Calories, as defined on the back of food packaging labels as a number, presents a challenge of equivalence for dieters or those who are calorie counting. I know a bag of chips might have 300 calories if I eat the whole bag, but I don’t really have a way to understand what that means in terms of my health or total daily caloric intake.
Should I eat that bag of chips? Will it ruin my diet? What would it take to burn off that bag of chips via exercise? These are not easy questions to answer when there’s no real context for caloric numbers — save for higher numbers are probably worse for you.
Well, the University of North Carolina (U.N.C.) at Chapel Hill School of Medicine recently ran a study to see if recontextualizing food labels, not based on a number but, based on how far a person would have to walk to break even, would result in people making better eating decisions.
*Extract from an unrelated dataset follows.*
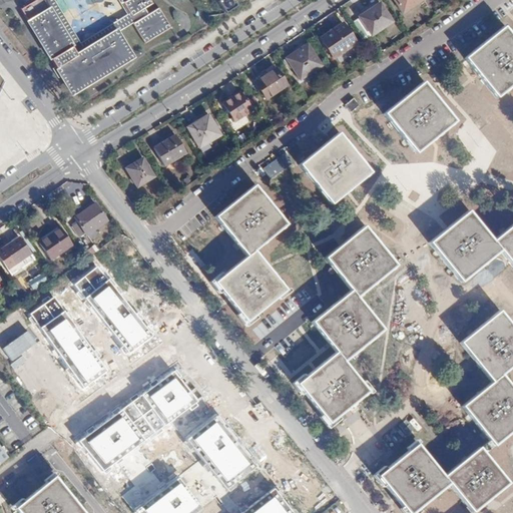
[(45,0),(34,0),(21,8),(73,94),(135,57),(119,30),(78,54),(45,0)]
People who viewed the menu without nutritional information ordered a meal totaling 1,020 calories, on average, significantly more than the average 826 calories ordered by those who viewed menus that included information about walking-distance. Study participants ordered meals adding up to averages of 927 calories and 916 calories from menus with only calorie information or calorie information plus minutes walking, respectively, although the differences between these two totals were not statistically significant. The findings appear in the March issue of the journal Appetite. “The next stage is to see how this might work in a real-world setting,” says Sunaina Dowray, a medical student at the U.N.C. School of Medicine and lead author of the study. She says that the team might try to work with the school’s cafeteria about the possibility of testing the concept their labels there.
Although a difference of 200 or even 100 calories might not seem large, a 2011 study from researchers that included scientists at the National Institutes of Health calculated that eating just 10 fewer calories a day would make a person shed a pound of weight over three years.
Never underestimate the power of presenting information and data into a context people can concretely understand the impact of.